[What to do] Change every "darktable history" in these lines to "edit history", leaving the rest as it is.

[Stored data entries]
%%

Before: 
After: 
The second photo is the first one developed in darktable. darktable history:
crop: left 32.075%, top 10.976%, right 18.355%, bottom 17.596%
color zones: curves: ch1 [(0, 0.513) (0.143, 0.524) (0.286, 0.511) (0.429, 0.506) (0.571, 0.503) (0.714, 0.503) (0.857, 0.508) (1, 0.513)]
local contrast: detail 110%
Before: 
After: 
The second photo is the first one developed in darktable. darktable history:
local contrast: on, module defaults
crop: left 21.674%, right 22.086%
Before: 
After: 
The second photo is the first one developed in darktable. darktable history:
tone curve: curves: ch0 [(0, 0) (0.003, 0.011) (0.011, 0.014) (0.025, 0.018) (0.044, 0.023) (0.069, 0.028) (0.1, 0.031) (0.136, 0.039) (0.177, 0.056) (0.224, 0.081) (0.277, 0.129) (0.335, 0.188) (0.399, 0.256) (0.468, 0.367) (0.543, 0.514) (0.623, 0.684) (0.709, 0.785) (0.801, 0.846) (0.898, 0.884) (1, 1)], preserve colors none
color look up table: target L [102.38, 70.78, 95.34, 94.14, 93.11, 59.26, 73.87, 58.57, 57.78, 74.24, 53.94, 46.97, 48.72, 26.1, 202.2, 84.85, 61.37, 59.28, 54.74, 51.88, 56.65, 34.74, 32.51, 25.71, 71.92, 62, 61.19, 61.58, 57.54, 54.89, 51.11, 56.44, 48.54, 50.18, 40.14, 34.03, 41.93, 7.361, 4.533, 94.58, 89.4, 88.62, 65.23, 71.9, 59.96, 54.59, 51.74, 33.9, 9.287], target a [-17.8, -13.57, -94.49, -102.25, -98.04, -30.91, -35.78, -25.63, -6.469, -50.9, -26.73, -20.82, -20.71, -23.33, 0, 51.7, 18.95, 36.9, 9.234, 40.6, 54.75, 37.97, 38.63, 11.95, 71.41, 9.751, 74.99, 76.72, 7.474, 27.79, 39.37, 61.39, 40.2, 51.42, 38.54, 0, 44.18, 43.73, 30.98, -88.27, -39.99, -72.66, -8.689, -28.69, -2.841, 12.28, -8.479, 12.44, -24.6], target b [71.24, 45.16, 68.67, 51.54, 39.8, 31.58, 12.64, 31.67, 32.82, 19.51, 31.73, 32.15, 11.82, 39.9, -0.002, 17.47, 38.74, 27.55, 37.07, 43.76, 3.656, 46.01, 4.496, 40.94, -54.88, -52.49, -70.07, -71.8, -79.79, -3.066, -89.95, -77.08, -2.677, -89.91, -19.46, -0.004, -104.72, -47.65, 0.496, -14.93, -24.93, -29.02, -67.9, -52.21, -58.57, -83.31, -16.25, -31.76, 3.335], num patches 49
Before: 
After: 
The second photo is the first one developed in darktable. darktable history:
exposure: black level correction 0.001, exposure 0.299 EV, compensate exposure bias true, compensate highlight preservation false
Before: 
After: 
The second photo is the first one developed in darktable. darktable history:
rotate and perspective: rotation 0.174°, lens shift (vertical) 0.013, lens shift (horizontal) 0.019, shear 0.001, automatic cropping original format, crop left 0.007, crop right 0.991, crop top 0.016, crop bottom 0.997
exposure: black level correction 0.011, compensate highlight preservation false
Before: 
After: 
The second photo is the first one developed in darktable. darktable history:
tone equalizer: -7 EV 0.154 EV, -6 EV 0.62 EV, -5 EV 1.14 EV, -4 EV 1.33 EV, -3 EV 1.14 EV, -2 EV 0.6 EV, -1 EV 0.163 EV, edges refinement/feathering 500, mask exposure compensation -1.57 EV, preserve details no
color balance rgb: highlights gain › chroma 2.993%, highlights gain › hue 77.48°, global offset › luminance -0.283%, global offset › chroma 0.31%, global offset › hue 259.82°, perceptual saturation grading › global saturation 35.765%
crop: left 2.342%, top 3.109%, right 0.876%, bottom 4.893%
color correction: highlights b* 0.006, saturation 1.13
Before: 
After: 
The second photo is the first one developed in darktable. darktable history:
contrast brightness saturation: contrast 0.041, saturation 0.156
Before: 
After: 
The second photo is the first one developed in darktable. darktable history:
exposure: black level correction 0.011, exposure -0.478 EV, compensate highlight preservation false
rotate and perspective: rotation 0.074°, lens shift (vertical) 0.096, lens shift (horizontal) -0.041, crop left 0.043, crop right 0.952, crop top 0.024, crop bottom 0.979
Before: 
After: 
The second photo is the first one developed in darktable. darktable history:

%%

[Expected answer]
Before: 
After: 
The second photo is the first one developed in darktable. edit history:
crop: left 32.075%, top 10.976%, right 18.355%, bottom 17.596%
color zones: curves: ch1 [(0, 0.513) (0.143, 0.524) (0.286, 0.511) (0.429, 0.506) (0.571, 0.503) (0.714, 0.503) (0.857, 0.508) (1, 0.513)]
local contrast: detail 110%
Before: 
After: 
The second photo is the first one developed in darktable. edit history:
local contrast: on, module defaults
crop: left 21.674%, right 22.086%
Before: 
After: 
The second photo is the first one developed in darktable. edit history:
tone curve: curves: ch0 [(0, 0) (0.003, 0.011) (0.011, 0.014) (0.025, 0.018) (0.044, 0.023) (0.069, 0.028) (0.1, 0.031) (0.136, 0.039) (0.177, 0.056) (0.224, 0.081) (0.277, 0.129) (0.335, 0.188) (0.399, 0.256) (0.468, 0.367) (0.543, 0.514) (0.623, 0.684) (0.709, 0.785) (0.801, 0.846) (0.898, 0.884) (1, 1)], preserve colors none
color look up table: target L [102.38, 70.78, 95.34, 94.14, 93.11, 59.26, 73.87, 58.57, 57.78, 74.24, 53.94, 46.97, 48.72, 26.1, 202.2, 84.85, 61.37, 59.28, 54.74, 51.88, 56.65, 34.74, 32.51, 25.71, 71.92, 62, 61.19, 61.58, 57.54, 54.89, 51.11, 56.44, 48.54, 50.18, 40.14, 34.03, 41.93, 7.361, 4.533, 94.58, 89.4, 88.62, 65.23, 71.9, 59.96, 54.59, 51.74, 33.9, 9.287], target a [-17.8, -13.57, -94.49, -102.25, -98.04, -30.91, -35.78, -25.63, -6.469, -50.9, -26.73, -20.82, -20.71, -23.33, 0, 51.7, 18.95, 36.9, 9.234, 40.6, 54.75, 37.97, 38.63, 11.95, 71.41, 9.751, 74.99, 76.72, 7.474, 27.79, 39.37, 61.39, 40.2, 51.42, 38.54, 0, 44.18, 43.73, 30.98, -88.27, -39.99, -72.66, -8.689, -28.69, -2.841, 12.28, -8.479, 12.44, -24.6], target b [71.24, 45.16, 68.67, 51.54, 39.8, 31.58, 12.64, 31.67, 32.82, 19.51, 31.73, 32.15, 11.82, 39.9, -0.002, 17.47, 38.74, 27.55, 37.07, 43.76, 3.656, 46.01, 4.496, 40.94, -54.88, -52.49, -70.07, -71.8, -79.79, -3.066, -89.95, -77.08, -2.677, -89.91, -19.46, -0.004, -104.72, -47.65, 0.496, -14.93, -24.93, -29.02, -67.9, -52.21, -58.57, -83.31, -16.25, -31.76, 3.335], num patches 49
Before: 
After: 
The second photo is the first one developed in darktable. edit history:
exposure: black level correction 0.001, exposure 0.299 EV, compensate exposure bias true, compensate highlight preservation false
Before: 
After: 
The second photo is the first one developed in darktable. edit history:
rotate and perspective: rotation 0.174°, lens shift (vertical) 0.013, lens shift (horizontal) 0.019, shear 0.001, automatic cropping original format, crop left 0.007, crop right 0.991, crop top 0.016, crop bottom 0.997
exposure: black level correction 0.011, compensate highlight preservation false
Before: 
After: 
The second photo is the first one developed in darktable. edit history:
tone equalizer: -7 EV 0.154 EV, -6 EV 0.62 EV, -5 EV 1.14 EV, -4 EV 1.33 EV, -3 EV 1.14 EV, -2 EV 0.6 EV, -1 EV 0.163 EV, edges refinement/feathering 500, mask exposure compensation -1.57 EV, preserve details no
color balance rgb: highlights gain › chroma 2.993%, highlights gain › hue 77.48°, global offset › luminance -0.283%, global offset › chroma 0.31%, global offset › hue 259.82°, perceptual saturation grading › global saturation 35.765%
crop: left 2.342%, top 3.109%, right 0.876%, bottom 4.893%
color correction: highlights b* 0.006, saturation 1.13
Before: 
After: 
The second photo is the first one developed in darktable. edit history:
contrast brightness saturation: contrast 0.041, saturation 0.156
Before: 
After: 
The second photo is the first one developed in darktable. edit history:
exposure: black level correction 0.011, exposure -0.478 EV, compensate highlight preservation false
rotate and perspective: rotation 0.074°, lens shift (vertical) 0.096, lens shift (horizontal) -0.041, crop left 0.043, crop right 0.952, crop top 0.024, crop bottom 0.979
Before: 
After: 
The second photo is the first one developed in darktable. edit history:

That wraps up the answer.